British-born American geneticist Oliver Smithies reported in 1955 that starch gels were an excellent system for this purpose, a finding that immediately popularized the technique (although starch has largely been replaced by other materials, such as the polymer acrylamide). These days, premade gel strips and plates are loaded into an electrophoresis machine, the sample is added, and a voltage is applied, causing the various parts of the sample mixture to migrate and resolve into bands along the gel, very much like chromatography. Once the run is finished, the bands are stained with dyes or other reagents to make them visible.

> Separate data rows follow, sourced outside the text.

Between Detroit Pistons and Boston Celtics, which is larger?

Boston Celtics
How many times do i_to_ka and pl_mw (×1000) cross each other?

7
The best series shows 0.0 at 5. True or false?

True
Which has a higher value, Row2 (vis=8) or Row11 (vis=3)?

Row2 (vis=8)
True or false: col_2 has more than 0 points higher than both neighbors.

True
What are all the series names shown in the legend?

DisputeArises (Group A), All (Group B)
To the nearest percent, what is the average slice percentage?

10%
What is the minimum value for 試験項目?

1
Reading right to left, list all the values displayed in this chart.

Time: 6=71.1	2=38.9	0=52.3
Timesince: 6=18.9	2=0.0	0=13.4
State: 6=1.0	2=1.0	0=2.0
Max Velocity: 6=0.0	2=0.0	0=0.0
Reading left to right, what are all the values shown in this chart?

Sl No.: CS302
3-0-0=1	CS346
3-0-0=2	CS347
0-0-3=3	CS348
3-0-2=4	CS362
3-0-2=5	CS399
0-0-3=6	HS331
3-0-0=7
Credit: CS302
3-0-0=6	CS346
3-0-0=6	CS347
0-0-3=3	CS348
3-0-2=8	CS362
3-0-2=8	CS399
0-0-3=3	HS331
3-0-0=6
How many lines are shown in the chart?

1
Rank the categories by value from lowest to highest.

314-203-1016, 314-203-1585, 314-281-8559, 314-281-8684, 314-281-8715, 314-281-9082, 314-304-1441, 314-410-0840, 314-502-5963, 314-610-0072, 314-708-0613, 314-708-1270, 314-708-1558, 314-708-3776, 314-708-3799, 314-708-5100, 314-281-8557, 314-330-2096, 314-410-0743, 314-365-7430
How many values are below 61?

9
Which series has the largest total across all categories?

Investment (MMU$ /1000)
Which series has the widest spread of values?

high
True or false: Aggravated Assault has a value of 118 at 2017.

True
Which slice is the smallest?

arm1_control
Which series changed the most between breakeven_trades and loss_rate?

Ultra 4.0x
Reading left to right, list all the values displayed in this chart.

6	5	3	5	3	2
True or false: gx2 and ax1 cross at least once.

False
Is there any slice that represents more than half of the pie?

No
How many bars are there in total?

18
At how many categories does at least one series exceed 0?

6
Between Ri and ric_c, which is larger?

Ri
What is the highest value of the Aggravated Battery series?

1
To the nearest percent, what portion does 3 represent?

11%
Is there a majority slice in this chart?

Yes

The standard blue dye for protein gels, Coomassie stain, would be the color of protein chemistry’s flag if it had one.
Since DNA and RNA molecules are all negatively charged, they migrate through the gel according to their size—a phenomenon that has been extremely useful in identifying them. These gels are often run with a standard mixture of DNA or RNA pieces of known size loaded along one side so that the unknown bands can be compared to the bands on the standard (“ladder”) mixture. Modern molecular biology is all about manipulation of proteins and nucleic acids, and so many gels are run in a typical research lab that the field would probably grind to a halt without them!